Babur jihad media-image from facebook

One of the motivations that pushed me was a very sad occasion in Pakistan. We visited a group of homeless individuals with a philanthropist. Then, I realized how women struggled with manual work, yet they were blind. Some kids did not attend school because they couldn’t see clearly. That’s the reason why I took the vision test as my first project.

The Carleton school has offered me a lot of opportunities. For example, I recently enrolled in a 10-week internship with Scottish biotech company EuroBiotix CIC. This is one opportunity brought by the British Councils for Student Impact program.

Last year in Toronto, Jipp and I presented our project at MaRS Discovery District. Fortunately, we won the People’s Choice Award. Such activities act as a motivation in my life.

In September, Carlton institution sponsored my ticket to Ottawa to attend the One Young World Summit. I also won another prize in Resolution Project Venture Challenge at the event.

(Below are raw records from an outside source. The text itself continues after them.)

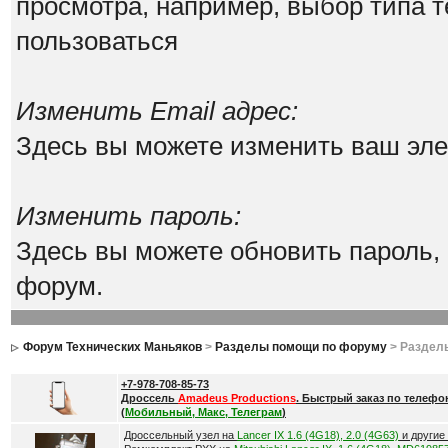
просмотра, например, выбор типа т
пользоваться
Изменить Email адрес:
Здесь вы можете изменить ваш эле
Изменить пароль:
Здесь вы можете обновить пароль,
форум.
Форум Технических Маньяков
>
Разделы помощи по форуму
> Раздел
+7-978-708-85-73
Дроссель
Amadeus Productions
. Быстрый заказ по телефо
(
Мобильный, Макс, Телеграм
)
Дроссельный узел на
Lancer IX 1.6 (4G18), 2.0 (4G63)
и другие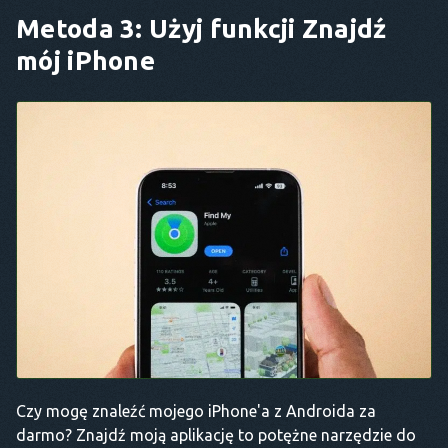
Metoda 3: Użyj funkcji Znajdź
mój iPhone
Czy mogę znaleźć mojego iPhone'a z Androida za
darmo? Znajdź moją aplikację to potężne narzędzie do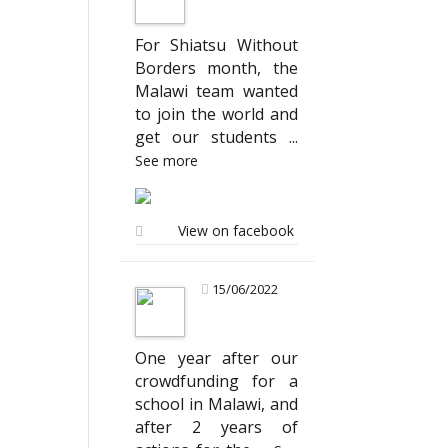
For Shiatsu Without
Borders month, the
Malawi team wanted
to join the world and
get our students
...
See more
View on facebook
15/06/2022
One year after our
crowdfunding for a
school in Malawi, and
after 2 years of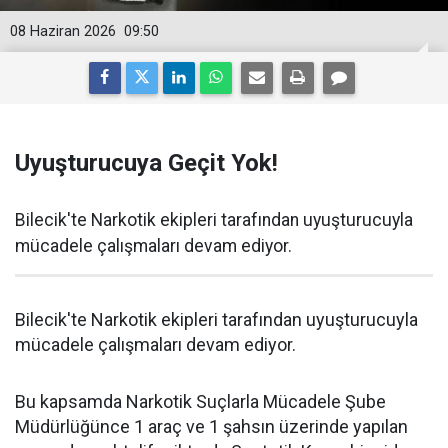
08 Haziran 2026
09:50
Uyuşturucuya Geçit Yok!
Bilecik'te Narkotik ekipleri tarafından uyuşturucuyla
mücadele çalışmaları devam ediyor.
Bilecik'te Narkotik ekipleri tarafından uyuşturucuyla
mücadele çalışmaları devam ediyor.
Bu kapsamda Narkotik Suçlarla Mücadele Şube
Müdürlüğünce 1 araç ve 1 şahsın üzerinde yapılan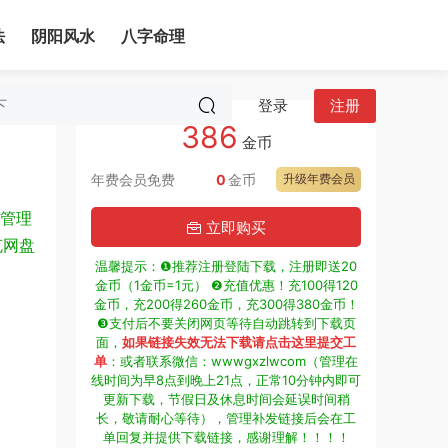
法
阴阳风水
八字命理
登录
注册
386
金币
年费会员免费
0
金币
升级年费会员
管理
立即购买
克网盘
温馨提示：❶推荐注册登陆下载，注册即送20
金币（1金币=1元） ❷充值优惠！充100得120
金币，充200得260金币，充300得380金币！
❸支付后不要关闭网页等待自动跳转到下载页
面，
如果链接失效无法下载请点击这里提交工
单
：或者联系微信：wwwgxzlwcom（管理在
线时间为早8点到晚上21点，正常10分钟内即可
更新下载，节假日及休息时间会延误时间稍
长，敬请耐心等待），管理补发链接后会在工
单回复并提供下载链接，感谢理解！！！！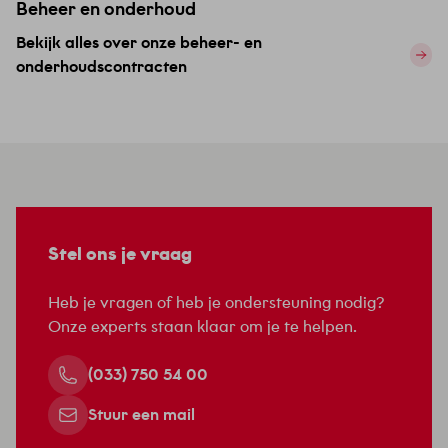
Beheer en onderhoud
Bekijk alles over onze beheer- en
onderhoudscontracten
Stel ons je vraag
Heb je vragen of heb je ondersteuning nodig?
Onze experts staan klaar om je te helpen.
(033) 750 54 00
Stuur een mail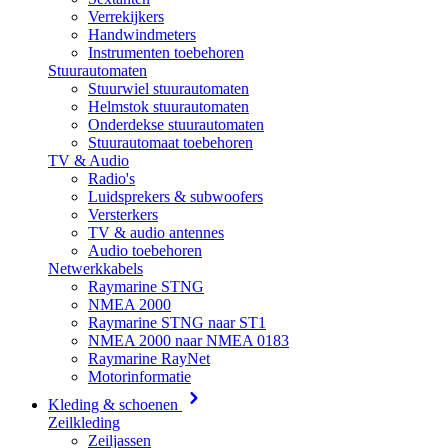
Verrekijkers
Handwindmeters
Instrumenten toebehoren
Stuurautomaten
Stuurwiel stuurautomaten
Helmstok stuurautomaten
Onderdekse stuurautomaten
Stuurautomaat toebehoren
TV & Audio
Radio's
Luidsprekers & subwoofers
Versterkers
TV & audio antennes
Audio toebehoren
Netwerkkabels
Raymarine STNG
NMEA 2000
Raymarine STNG naar ST1
NMEA 2000 naar NMEA 0183
Raymarine RayNet
Motorinformatie
Kleding & schoenen
Zeilkleding
Zeiljassen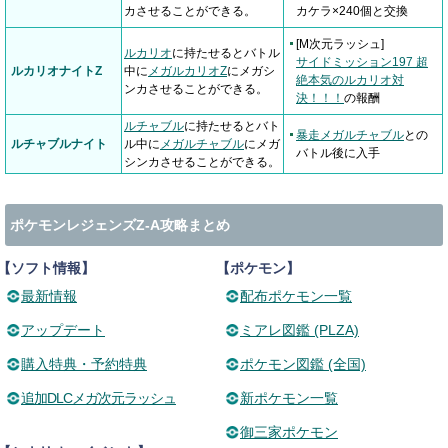
カさせることができる。
カケラ×240個と交換
[M次元ラッシュ]
ルカリオ
に持たせるとバトル
サイドミッション197 超
ルカリオナイトZ
中に
メガルカリオZ
にメガシ
絶本気のルカリオ対
ンカさせることができる。
決！！！
の報酬
ルチャブル
に持たせるとバト
暴走メガルチャブル
との
ルチャブルナイト
ル中に
メガルチャブル
にメガ
バトル後に入手
シンカさせることができる。
ポケモンレジェンズZ-A攻略まとめ
【ソフト情報】
【ポケモン】
最新情報
配布ポケモン一覧
アップデート
ミアレ図鑑 (PLZA)
購入特典・予約特典
ポケモン図鑑 (全国)
追加DLCメガ次元ラッシュ
新ポケモン一覧
御三家ポケモン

I am very glad because I get to share my ideas with other innovative talents worldwide. One of my biggest collaborations was with EyeNetra, a technology developed by the Massachusetts Institute of Technology. As a result, you can use your phone to prescribe yourself rather than visiting a doctor. Another link was with the New York-based company called VisionSpring. The company manufactures glasses and distributes them in India and Bangladesh.

Furthermore, I am planning on another project. The university is hosting a Global Challenge. Being one of the social fellowship’s active members, I must showcase my ideas. Both the recent and graduate students are invited to present their research and findings. One has to understand the environment to tackle a global challenge.

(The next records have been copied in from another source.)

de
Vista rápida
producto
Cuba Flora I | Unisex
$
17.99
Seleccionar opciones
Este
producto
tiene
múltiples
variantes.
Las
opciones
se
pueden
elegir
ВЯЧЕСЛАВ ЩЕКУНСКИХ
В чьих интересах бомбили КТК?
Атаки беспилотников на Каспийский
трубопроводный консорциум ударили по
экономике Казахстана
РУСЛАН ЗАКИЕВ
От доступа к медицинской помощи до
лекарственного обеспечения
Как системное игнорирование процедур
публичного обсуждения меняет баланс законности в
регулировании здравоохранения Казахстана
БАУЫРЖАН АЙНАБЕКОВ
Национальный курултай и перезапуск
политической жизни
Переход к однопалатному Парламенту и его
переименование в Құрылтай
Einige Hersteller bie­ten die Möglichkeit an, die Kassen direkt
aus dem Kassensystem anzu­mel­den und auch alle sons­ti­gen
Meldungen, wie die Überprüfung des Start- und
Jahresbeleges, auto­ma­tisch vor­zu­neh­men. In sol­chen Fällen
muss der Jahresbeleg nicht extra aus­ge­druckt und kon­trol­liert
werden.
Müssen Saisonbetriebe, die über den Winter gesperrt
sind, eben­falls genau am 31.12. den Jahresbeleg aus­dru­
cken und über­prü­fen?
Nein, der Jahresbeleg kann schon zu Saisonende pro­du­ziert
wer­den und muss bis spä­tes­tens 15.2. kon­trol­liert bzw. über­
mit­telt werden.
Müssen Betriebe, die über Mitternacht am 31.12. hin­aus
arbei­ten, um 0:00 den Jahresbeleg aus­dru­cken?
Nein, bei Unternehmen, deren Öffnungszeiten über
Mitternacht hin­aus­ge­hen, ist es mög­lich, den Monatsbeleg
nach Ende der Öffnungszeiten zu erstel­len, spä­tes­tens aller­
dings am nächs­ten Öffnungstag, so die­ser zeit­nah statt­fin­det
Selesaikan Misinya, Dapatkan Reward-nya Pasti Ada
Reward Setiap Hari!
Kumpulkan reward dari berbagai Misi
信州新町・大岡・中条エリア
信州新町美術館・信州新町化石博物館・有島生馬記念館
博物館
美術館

In December 2021, I managed to raise some amount from Capital Ventures that could aid in running my company during the pre-seed moments. In January, I plan to offer almost 500 sunglasses to less fortunate people free to act as a testing plan.

After the test, I will run fundraising again to create various clinics in different parts of the country. But at first, I want to set up a large clinic in the city to act like a headquarter. But over time, all the 34 provinces must have their stores.

Together with Jip, we have set an affordable price for single glasses. They will be sold at $5, and the manufacturing fee is $3 per glass. All the revenue generated during the first year will expand the “You See Clear.”

To a young Babur Jahid, you can always become innovative when looking at the problems you passed through. I believe we still have many opportunities for everyone. I have vast visions for the country. ‘You see Clear’ is just a portion of almost 20% of my capabilities. War and violence have been the worst cases in Afghanistan. We need more educated people to change that.

I feel good being part of the Carlton community. At some moment, I think I will relocate to Canada for the rest of my life. However, the condition in my country sometimes doesn’t allow it. I can’t stay away as my people suffer. The small changes I can make will become big. Let’s see what the future holds for us.